Pour tenter de calmer la vague d’indignation, le procureur général près la Cour d’appel de Libreville, Eddy Minang, a apporté des précisions ce vendredi. Il a révélé que Sylvia Bongo et son fils Noureddine avaient bénéficié, le 14 mai, d’une liberté provisoire pour des raisons médicales. « La liberté est le principe, la détention l’exception, et cette mise en liberté provisoire, ordonnée pour des raisons médicales, s’inscrit dans le strict respect des dispositions des articles 132 et 143 du code de procédure pénale », a-t-il déclaré. Il a également précisé que « l’Agence judiciaire de l’État a déclaré ne pas s’opposer à ces demandes pour raisons humanitaires ».
Cependant, cette libération à titre provisoire, présentée comme une mesure d’exception, ne suffit pas à dissiper les doutes. De nombreuses voix s’élèvent pour dénoncer un traitement différencié, alors que plusieurs anciens hauts responsables proches du régime Bongo, impliqués dans les mêmes dossiers, demeurent incarcérés à « sans familles ». Pourquoi seuls les membres de la famille présidentielle ont-ils été autorisés à quitter le pays, sans qu’aucune date de procès ne soit annoncée ?

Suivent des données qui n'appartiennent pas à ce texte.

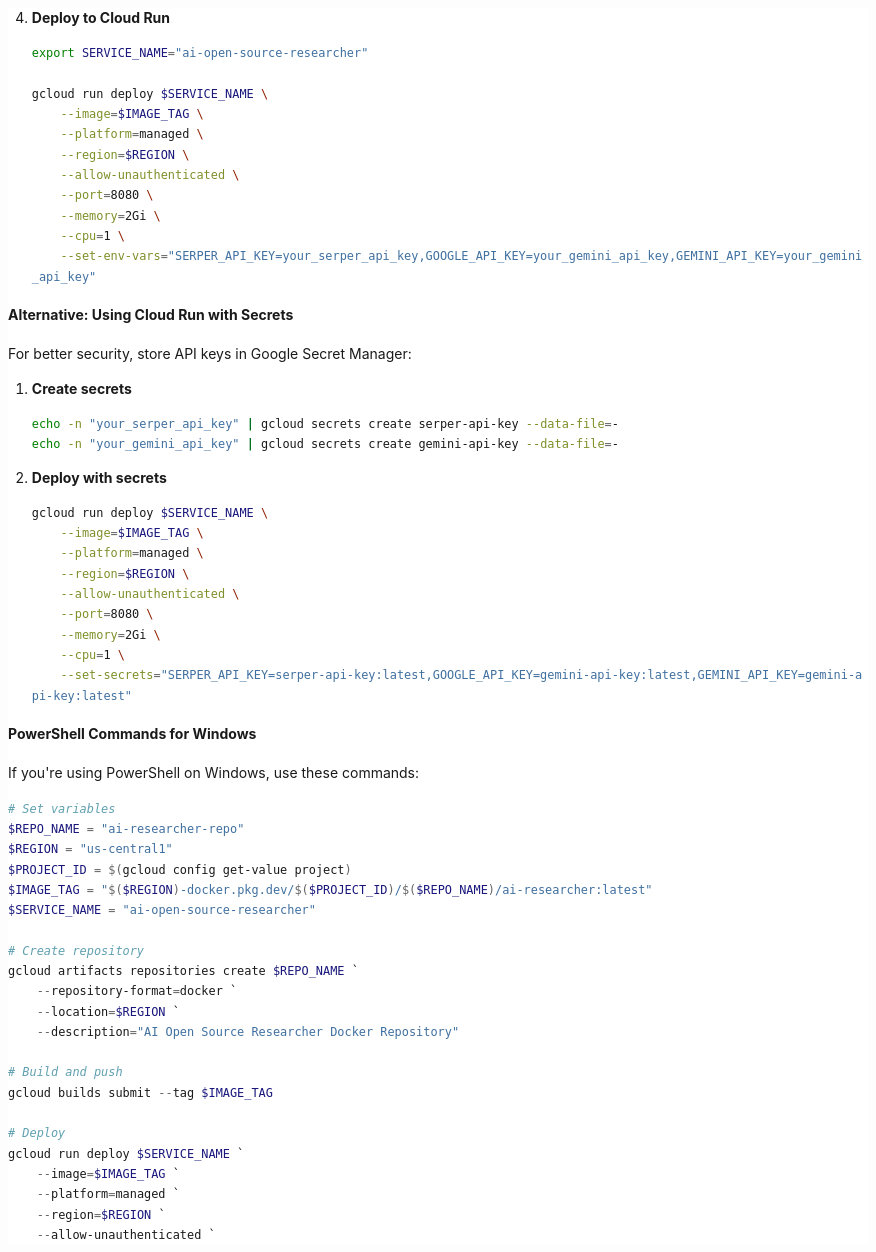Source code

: 4. **Deploy to Cloud Run**
   ```bash
   export SERVICE_NAME="ai-open-source-researcher"
   
   gcloud run deploy $SERVICE_NAME \
       --image=$IMAGE_TAG \
       --platform=managed \
       --region=$REGION \
       --allow-unauthenticated \
       --port=8080 \
       --memory=2Gi \
       --cpu=1 \
       --set-env-vars="SERPER_API_KEY=your_serper_api_key,GOOGLE_API_KEY=your_gemini_api_key,GEMINI_API_KEY=your_gemini_api_key"
   ```

#### Alternative: Using Cloud Run with Secrets

For better security, store API keys in Google Secret Manager:

1. **Create secrets**
   ```bash
   echo -n "your_serper_api_key" | gcloud secrets create serper-api-key --data-file=-
   echo -n "your_gemini_api_key" | gcloud secrets create gemini-api-key --data-file=-
   ```

2. **Deploy with secrets**
   ```bash
   gcloud run deploy $SERVICE_NAME \
       --image=$IMAGE_TAG \
       --platform=managed \
       --region=$REGION \
       --allow-unauthenticated \
       --port=8080 \
       --memory=2Gi \
       --cpu=1 \
       --set-secrets="SERPER_API_KEY=serper-api-key:latest,GOOGLE_API_KEY=gemini-api-key:latest,GEMINI_API_KEY=gemini-api-key:latest"
   ```

#### PowerShell Commands for Windows

If you're using PowerShell on Windows, use these commands:

```powershell
# Set variables
$REPO_NAME = "ai-researcher-repo"
$REGION = "us-central1"
$PROJECT_ID = $(gcloud config get-value project)
$IMAGE_TAG = "$($REGION)-docker.pkg.dev/$($PROJECT_ID)/$($REPO_NAME)/ai-researcher:latest"
$SERVICE_NAME = "ai-open-source-researcher"

# Create repository
gcloud artifacts repositories create $REPO_NAME `
    --repository-format=docker `
    --location=$REGION `
    --description="AI Open Source Researcher Docker Repository"

# Build and push
gcloud builds submit --tag $IMAGE_TAG

# Deploy
gcloud run deploy $SERVICE_NAME `
    --image=$IMAGE_TAG `
    --platform=managed `
    --region=$REGION `
    --allow-unauthenticated `
```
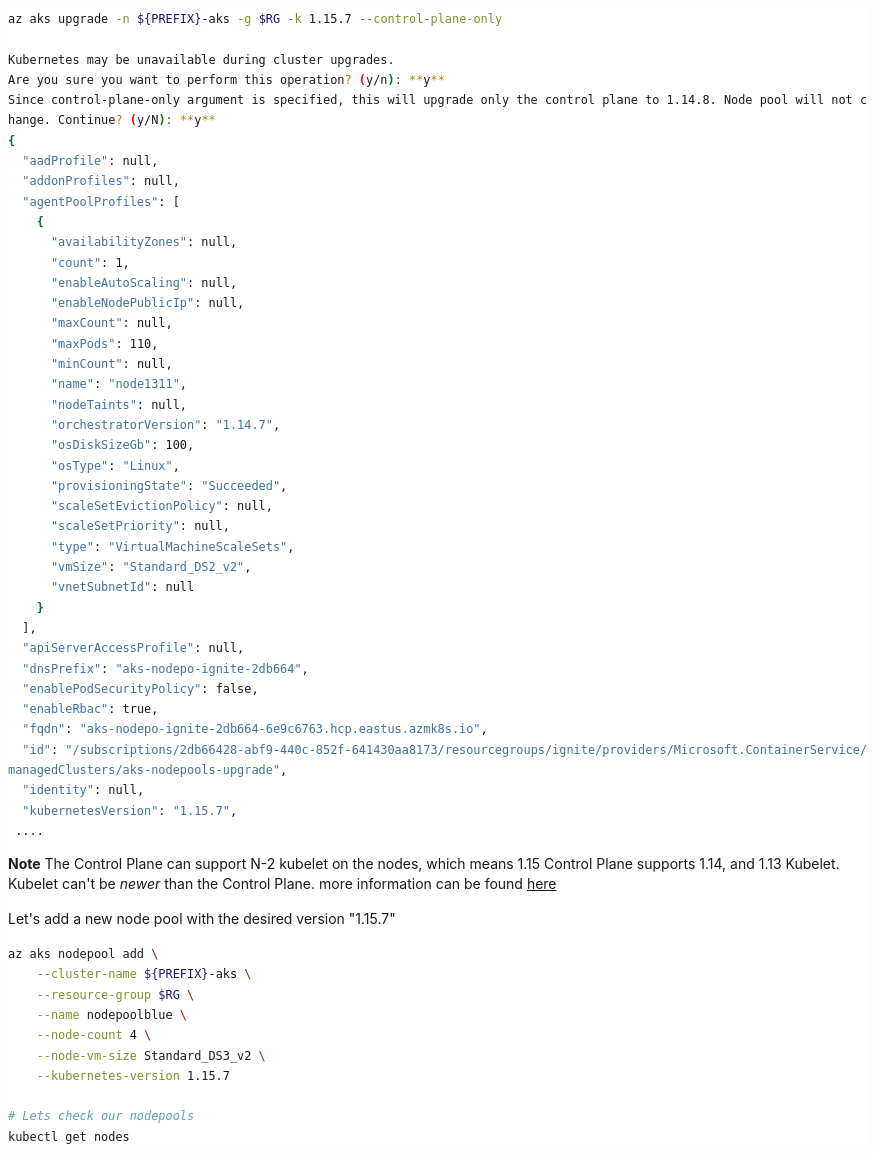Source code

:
 ```bash
az aks upgrade -n ${PREFIX}-aks -g $RG -k 1.15.7 --control-plane-only

Kubernetes may be unavailable during cluster upgrades.
Are you sure you want to perform this operation? (y/n): **y**
Since control-plane-only argument is specified, this will upgrade only the control plane to 1.14.8. Node pool will not change. Continue? (y/N): **y**
{
  "aadProfile": null,
  "addonProfiles": null,
  "agentPoolProfiles": [
    {
      "availabilityZones": null,
      "count": 1,
      "enableAutoScaling": null,
      "enableNodePublicIp": null,
      "maxCount": null,
      "maxPods": 110,
      "minCount": null,
      "name": "node1311",
      "nodeTaints": null,
      "orchestratorVersion": "1.14.7",
      "osDiskSizeGb": 100,
      "osType": "Linux",
      "provisioningState": "Succeeded",
      "scaleSetEvictionPolicy": null,
      "scaleSetPriority": null,
      "type": "VirtualMachineScaleSets",
      "vmSize": "Standard_DS2_v2",
      "vnetSubnetId": null
    }
  ],
  "apiServerAccessProfile": null,
  "dnsPrefix": "aks-nodepo-ignite-2db664",
  "enablePodSecurityPolicy": false,
  "enableRbac": true,
  "fqdn": "aks-nodepo-ignite-2db664-6e9c6763.hcp.eastus.azmk8s.io",
  "id": "/subscriptions/2db66428-abf9-440c-852f-641430aa8173/resourcegroups/ignite/providers/Microsoft.ContainerService/managedClusters/aks-nodepools-upgrade",
  "identity": null,
  "kubernetesVersion": "1.15.7",
 ....
```

**Note** The Control Plane can support N-2 kubelet on the nodes, which means 1.15 Control Plane supports 1.14, and 1.13 Kubelet. Kubelet can't be *newer* than the Control Plane. more information can be found [here](https://kubernetes.io/docs/setup/release/version-skew-policy/#kube-apiserver)

Let's add a new node pool with the desired version "1.15.7"

```bash
az aks nodepool add \
    --cluster-name ${PREFIX}-aks \
    --resource-group $RG \
    --name nodepoolblue \
    --node-count 4 \
    --node-vm-size Standard_DS3_v2 \
    --kubernetes-version 1.15.7

# Lets check our nodepools
kubectl get nodes
```
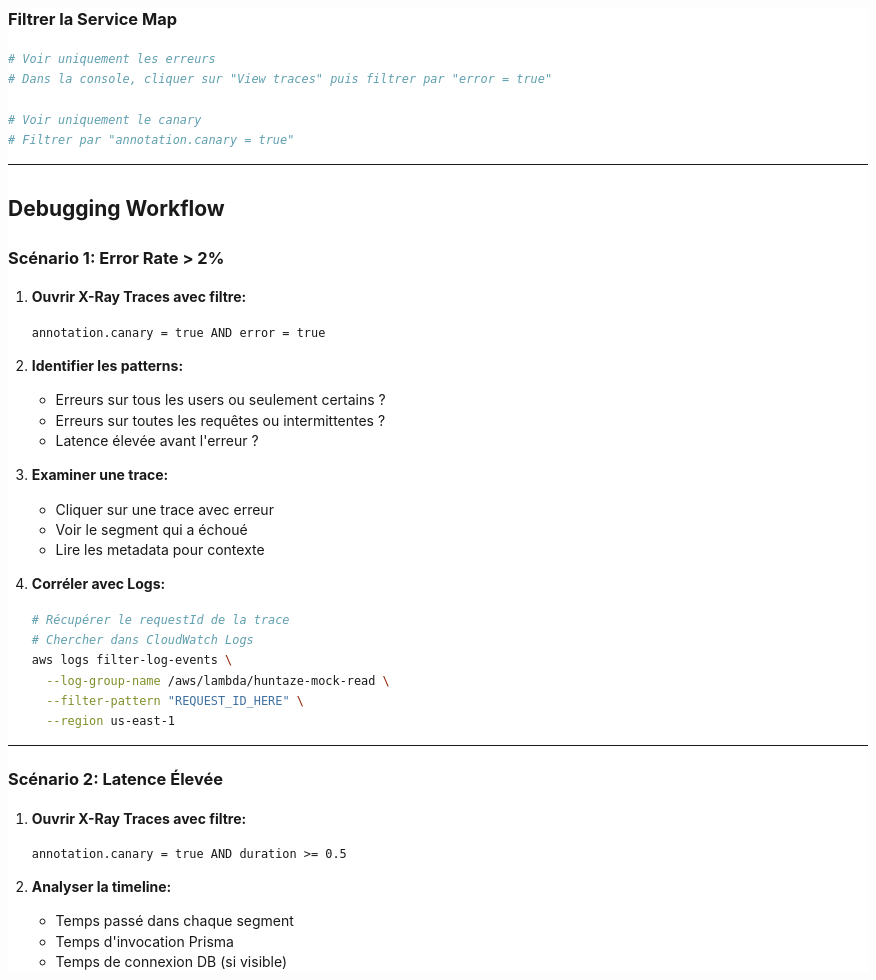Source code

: ### Filtrer la Service Map

```bash
# Voir uniquement les erreurs
# Dans la console, cliquer sur "View traces" puis filtrer par "error = true"

# Voir uniquement le canary
# Filtrer par "annotation.canary = true"
```

---

## Debugging Workflow

### Scénario 1: Error Rate > 2%

1. **Ouvrir X-Ray Traces avec filtre:**
   ```
   annotation.canary = true AND error = true
   ```

2. **Identifier les patterns:**
   - Erreurs sur tous les users ou seulement certains ?
   - Erreurs sur toutes les requêtes ou intermittentes ?
   - Latence élevée avant l'erreur ?

3. **Examiner une trace:**
   - Cliquer sur une trace avec erreur
   - Voir le segment qui a échoué
   - Lire les metadata pour contexte

4. **Corréler avec Logs:**
   ```bash
   # Récupérer le requestId de la trace
   # Chercher dans CloudWatch Logs
   aws logs filter-log-events \
     --log-group-name /aws/lambda/huntaze-mock-read \
     --filter-pattern "REQUEST_ID_HERE" \
     --region us-east-1
   ```

---

### Scénario 2: Latence Élevée

1. **Ouvrir X-Ray Traces avec filtre:**
   ```
   annotation.canary = true AND duration >= 0.5
   ```

2. **Analyser la timeline:**
   - Temps passé dans chaque segment
   - Temps d'invocation Prisma
   - Temps de connexion DB (si visible)
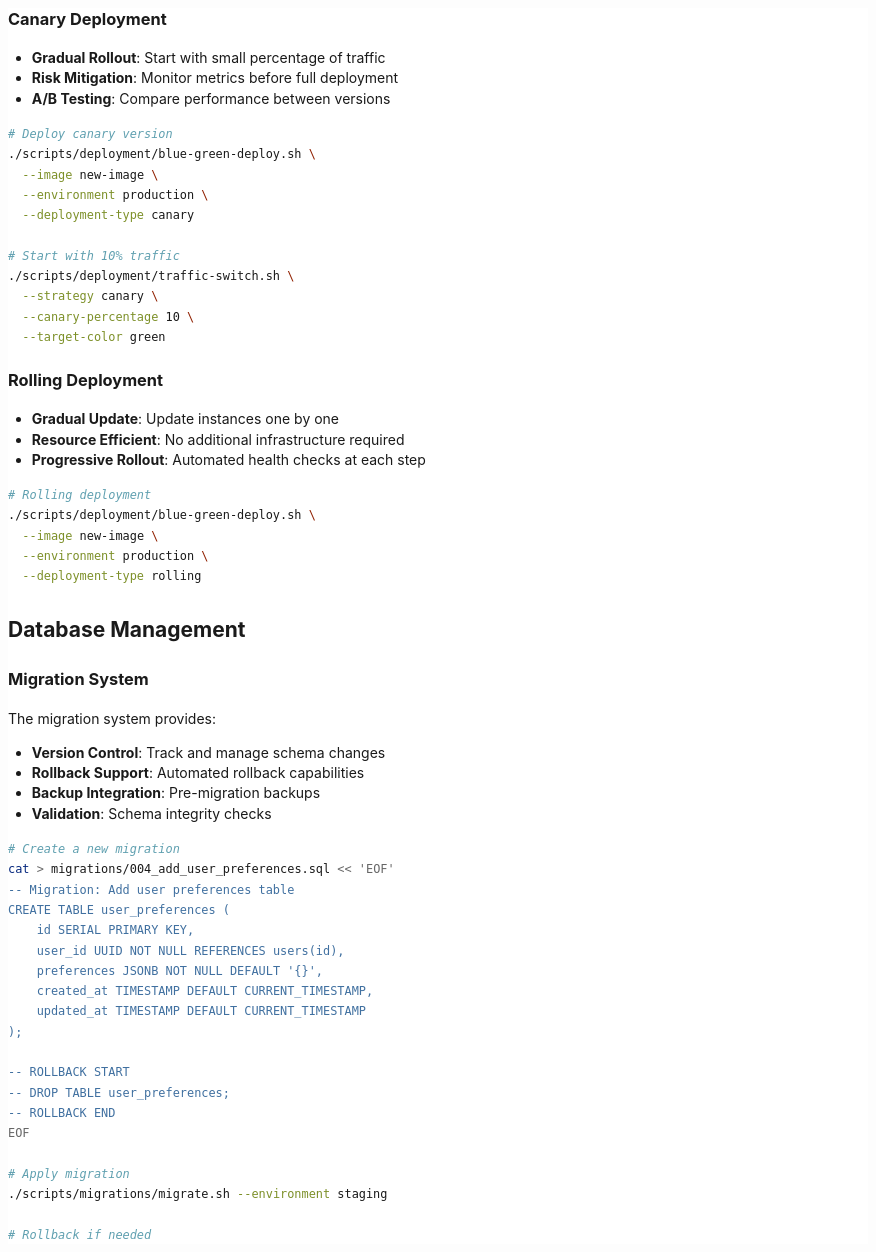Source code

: ### Canary Deployment

- **Gradual Rollout**: Start with small percentage of traffic
- **Risk Mitigation**: Monitor metrics before full deployment
- **A/B Testing**: Compare performance between versions

```bash
# Deploy canary version
./scripts/deployment/blue-green-deploy.sh \
  --image new-image \
  --environment production \
  --deployment-type canary

# Start with 10% traffic
./scripts/deployment/traffic-switch.sh \
  --strategy canary \
  --canary-percentage 10 \
  --target-color green
```

### Rolling Deployment

- **Gradual Update**: Update instances one by one
- **Resource Efficient**: No additional infrastructure required
- **Progressive Rollout**: Automated health checks at each step

```bash
# Rolling deployment
./scripts/deployment/blue-green-deploy.sh \
  --image new-image \
  --environment production \
  --deployment-type rolling
```

## Database Management

### Migration System

The migration system provides:
- **Version Control**: Track and manage schema changes
- **Rollback Support**: Automated rollback capabilities
- **Backup Integration**: Pre-migration backups
- **Validation**: Schema integrity checks

```bash
# Create a new migration
cat > migrations/004_add_user_preferences.sql << 'EOF'
-- Migration: Add user preferences table
CREATE TABLE user_preferences (
    id SERIAL PRIMARY KEY,
    user_id UUID NOT NULL REFERENCES users(id),
    preferences JSONB NOT NULL DEFAULT '{}',
    created_at TIMESTAMP DEFAULT CURRENT_TIMESTAMP,
    updated_at TIMESTAMP DEFAULT CURRENT_TIMESTAMP
);

-- ROLLBACK START
-- DROP TABLE user_preferences;
-- ROLLBACK END
EOF

# Apply migration
./scripts/migrations/migrate.sh --environment staging

# Rollback if needed
```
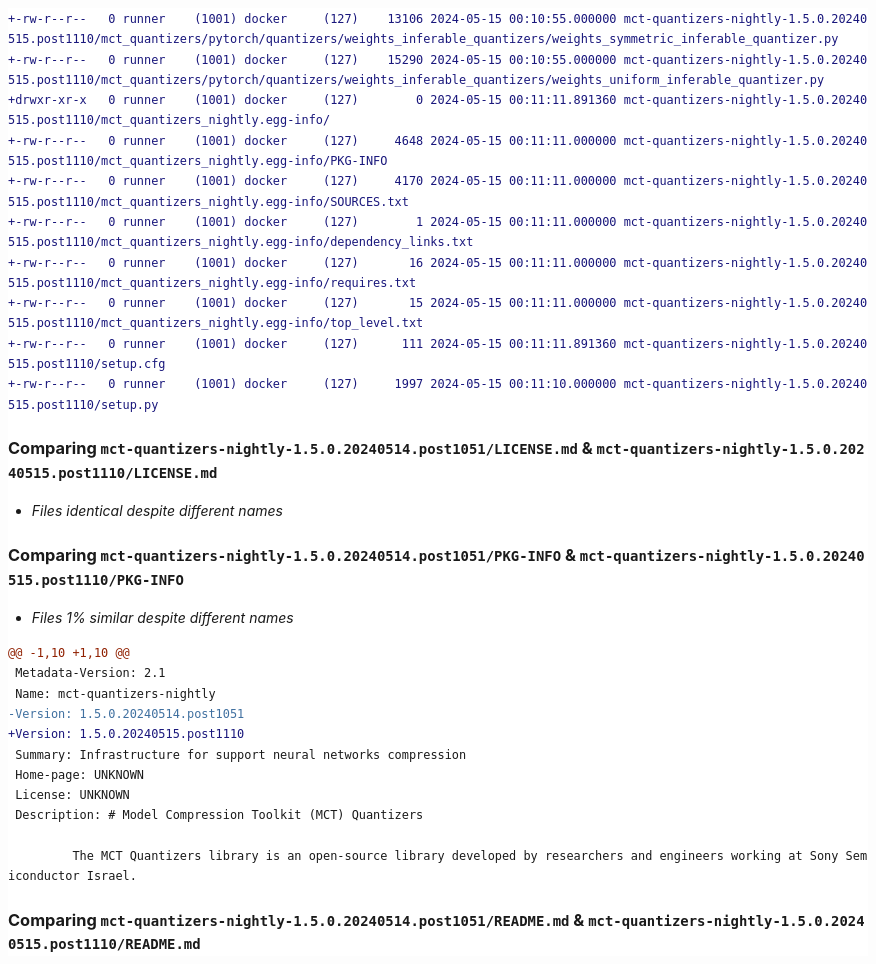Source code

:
 ```diff
+-rw-r--r--   0 runner    (1001) docker     (127)    13106 2024-05-15 00:10:55.000000 mct-quantizers-nightly-1.5.0.20240515.post1110/mct_quantizers/pytorch/quantizers/weights_inferable_quantizers/weights_symmetric_inferable_quantizer.py
+-rw-r--r--   0 runner    (1001) docker     (127)    15290 2024-05-15 00:10:55.000000 mct-quantizers-nightly-1.5.0.20240515.post1110/mct_quantizers/pytorch/quantizers/weights_inferable_quantizers/weights_uniform_inferable_quantizer.py
+drwxr-xr-x   0 runner    (1001) docker     (127)        0 2024-05-15 00:11:11.891360 mct-quantizers-nightly-1.5.0.20240515.post1110/mct_quantizers_nightly.egg-info/
+-rw-r--r--   0 runner    (1001) docker     (127)     4648 2024-05-15 00:11:11.000000 mct-quantizers-nightly-1.5.0.20240515.post1110/mct_quantizers_nightly.egg-info/PKG-INFO
+-rw-r--r--   0 runner    (1001) docker     (127)     4170 2024-05-15 00:11:11.000000 mct-quantizers-nightly-1.5.0.20240515.post1110/mct_quantizers_nightly.egg-info/SOURCES.txt
+-rw-r--r--   0 runner    (1001) docker     (127)        1 2024-05-15 00:11:11.000000 mct-quantizers-nightly-1.5.0.20240515.post1110/mct_quantizers_nightly.egg-info/dependency_links.txt
+-rw-r--r--   0 runner    (1001) docker     (127)       16 2024-05-15 00:11:11.000000 mct-quantizers-nightly-1.5.0.20240515.post1110/mct_quantizers_nightly.egg-info/requires.txt
+-rw-r--r--   0 runner    (1001) docker     (127)       15 2024-05-15 00:11:11.000000 mct-quantizers-nightly-1.5.0.20240515.post1110/mct_quantizers_nightly.egg-info/top_level.txt
+-rw-r--r--   0 runner    (1001) docker     (127)      111 2024-05-15 00:11:11.891360 mct-quantizers-nightly-1.5.0.20240515.post1110/setup.cfg
+-rw-r--r--   0 runner    (1001) docker     (127)     1997 2024-05-15 00:11:10.000000 mct-quantizers-nightly-1.5.0.20240515.post1110/setup.py
```

### Comparing `mct-quantizers-nightly-1.5.0.20240514.post1051/LICENSE.md` & `mct-quantizers-nightly-1.5.0.20240515.post1110/LICENSE.md`

 * *Files identical despite different names*

### Comparing `mct-quantizers-nightly-1.5.0.20240514.post1051/PKG-INFO` & `mct-quantizers-nightly-1.5.0.20240515.post1110/PKG-INFO`

 * *Files 1% similar despite different names*

```diff
@@ -1,10 +1,10 @@
 Metadata-Version: 2.1
 Name: mct-quantizers-nightly
-Version: 1.5.0.20240514.post1051
+Version: 1.5.0.20240515.post1110
 Summary: Infrastructure for support neural networks compression
 Home-page: UNKNOWN
 License: UNKNOWN
 Description: # Model Compression Toolkit (MCT) Quantizers
         
         The MCT Quantizers library is an open-source library developed by researchers and engineers working at Sony Semiconductor Israel.
```

### Comparing `mct-quantizers-nightly-1.5.0.20240514.post1051/README.md` & `mct-quantizers-nightly-1.5.0.20240515.post1110/README.md`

Cette décision semble à l’opposée des engagements pris par les nouvelles autorités de la transition, en particulier par le président Brice Clotaire Oligui Nguema. Ce dernier avait promis, à la veille de l’élection présidentielle, un procès équitable et public pour les figures de l’ancien pouvoir impliquées dans des faits de corruption, de détournement de fonds et d’atteinte à la sûreté de l’État. Le départ en Angola, sans procès ni communication claire sur l’avenir judiciaire des intéressés, affaiblit cet engagement aux yeux de l’opinion.Au-delà de l’aspect humanitaire invoqué par la justice, c’est la crédibilité de l’État et la cohérence de la lutte contre l’impunité qui sont aujourd’hui remises en cause. L’exil de la famille Bongo relance le débat sur la volonté réelle des autorités de tourner la page de l’ancien régime, dans le respect du droit et de la transparence. « Je précise que cette mesure n’interrompt nullement le cours normal de la procédure, qui se poursuivra jusqu’à la tenue d’un procès équitable », a conclu le procureur. Reste à savoir quand et comment.